Отец Апполинарий перекрестился. Служка перекрестился за ним. Ларискина мать громким шепотом сказала: «А, помните, батюшка…» - и осеклась. Лариска же толкнула ее в бок и даже наступила на ногу.
Народ с изумлением смотрел на этот театр, и, видно было, что в голове каждого забрезжили какие-то неприятные воспоминания.
Не сговариваясь, соседи подошли к пятой квартире, двери которой были затворены все это безумное время.
Это было единственное место в подъезде, где гадостные насекомые не наблюдались.
- А таракашки-то обошли пятую стороной! – сказал кто-то. И тут же волной прокатился по лестничным пролетам нечеловеческий хохот, от которого у каждого из соседей вздрогнул организм где-то в самой своей сердцевине.
Отец Апполинарий со служкой снова перекрестились, поднесли сложенные пальцы ко лбу и все остальные.
- С Богом! – сказал поп и нажал кнопку звонка пятой квартиры. Звонок молчал.
Тогда Иван  с Валентином Петровичем налегли на дверь с целью ее вышибания.
Дверь удивительно легко отворилась, и мужики, чуть не упав, вкатились в прихожую. За ними ринулся весь народ.
В квартире было пусто. Там не то, что не было хозяина, Георгия Ивановича, там вообще ничего не было. Голые стены зияли и на кухне, и в обеих комнатах.
- Все же двухкомнатная… – промямлила Марья Степановна.
- Двушка, - подтвердил Валерка, причесывая пятерней остатки волос на лысой макушке.
Батюшка обошел квартиру, осенняя крестным знамением пустые углы.
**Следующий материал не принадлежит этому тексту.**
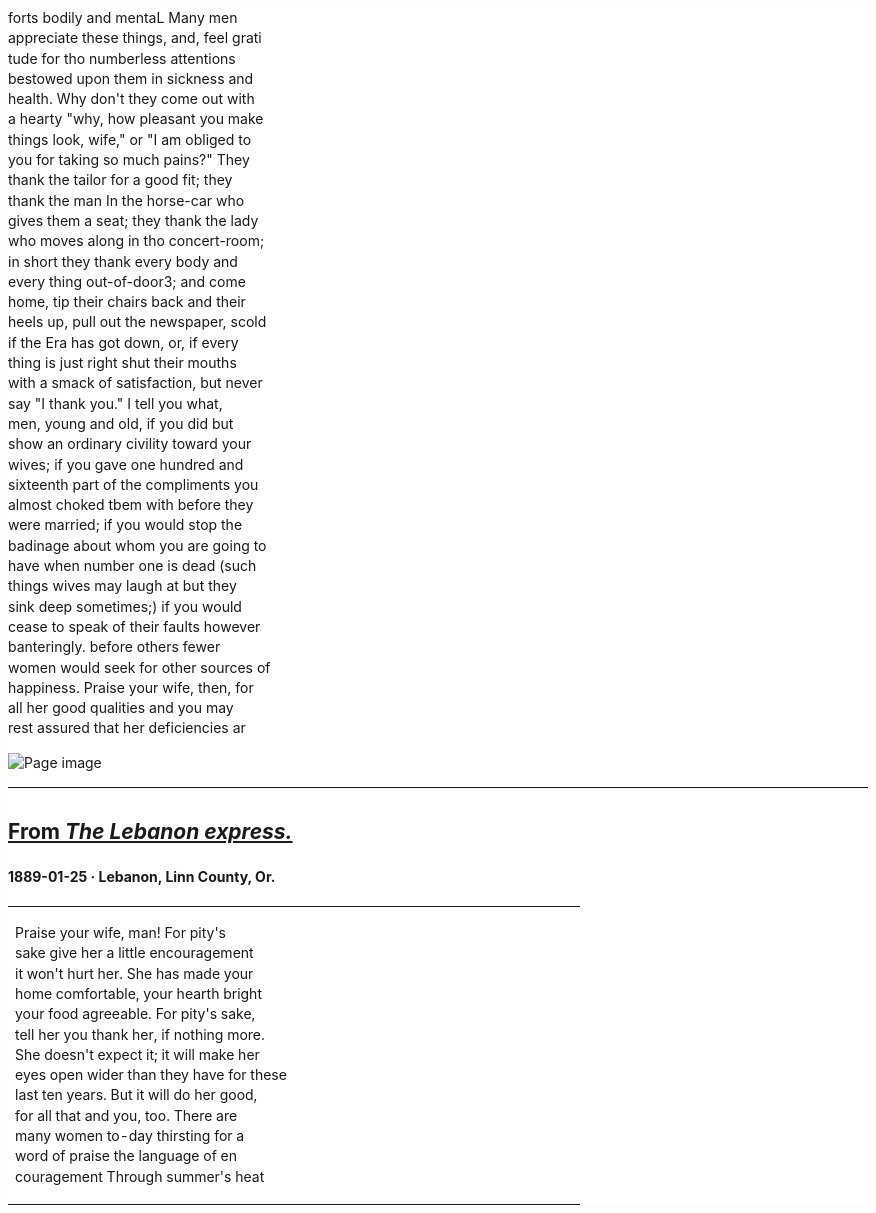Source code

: forts bodily and mentaL Many men  
appreciate these things, and, feel grati­  
tude for tho numberless attentions  
bestowed upon them in sickness and  
health. Why don&#x27;t they come out with  
a hearty &quot;why, how pleasant you make  
things look, wife,&quot; or &quot;I am obliged to  
you for taking so much pains?&quot; They  
thank the tailor for a good fit; they  
thank the man In the horse-car who  
gives them a seat; they thank the lady  
who moves along in tho concert-room;  
in short they thank every body and  
every thing out-of-door3; and come  
home, tip their chairs back and their  
heels up, pull out the newspaper, scold  
if the Era has got down, or, if every  
thing is just right shut their mouths  
with a smack of satisfaction, but never  
say &quot;I thank you.&quot; I tell you what,  
men, young and old, if you did but  
show an ordinary civility toward your  
wives; if you gave one hundred and  
sixteenth part of the compliments you  
almost choked tbem with before they  
were married; if you would stop the  
badinage about whom you are going to  
have when number one is dead (such  
things wives may laugh at but they  
sink deep sometimes;) if you would  
cease to speak of their faults however  
banteringly. before others fewer  
women would seek for other sources of  
happiness. Praise your wife, then, for  
all her good qualities and you may  
rest assured that her deficiencies ar
</td><td style="width: 50%; max-height: 75%; margin: auto; display: block;">
<img alt="Page image" src="https://chroniclingamerica.loc.gov/iiif/2/tu_gordon_ver01%2Fdata%2Fsn89058248%2F00296020424%2F1889011001%2F0673.jp2/pct:45.444341,59.702265,12.104771,32.944984/!600,600/0/default.jpg"/>
</td>
</tr></table>

---

## [From _The Lebanon express._](https://chroniclingamerica.loc.gov/lccn/sn97071028/1889-01-25/ed-1/seq-4)

#### 1889-01-25 &middot; Lebanon, Linn County, Or.
<table style="width: 100%;"><tr><td style="width: 50%">

  
Praise your wife, man! For pity&#x27;s  
sake give her a little encouragement  
it won&#x27;t hurt her. She has made your  
home comfortable, your hearth bright  
your food agreeable. For pity&#x27;s sake,  
tell her you thank her, if nothing more.  
She doesn&#x27;t expect it; it will make her  
eyes open wider than they have for these  
last ten years. But it will do her good,  
for all that and you, too. There are  
many women to-day thirsting for a  
word of praise the language of en­  
couragement Through summer&#x27;s heat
Потом поклонился народу и повернулся к выходу. Служка двинулся за ним. Вслед за священнослужителями потянулись и зевающие жильцы, забывшие за минуты пребывания в хоромах Чертынцева и про тараканов, и про то, что привело их сюда.
Последним выходил Иван. Притворяя дверь, он разглядел своим опытным взглядом пограничника в тамбуре между двумя дверьми – наружной, металлической, и внутренней, обитой стареньким дермантином, какой-то темный предмет. Нагнулся, поднял. Это оказался мобильный телефон. Иван сунул его в брючный карман почти автоматически, подумав, что раз хозяин съехал и вещь не взял, значит, она ему и не нужна.

Утром дом зажил своей прежней жизнью. Однако, умываясь, бреясь, попивая утренний чай, собирая детишек в сад или в школу, каждый из жильцом мучился тем, что он забыл что-то важное. Но что именно, никто никак не мог вспомнить, поэтому настроение у всех было смутное и непонятное. Впрочем, дневные заботы потихоньку выветрили это неприятное чувство.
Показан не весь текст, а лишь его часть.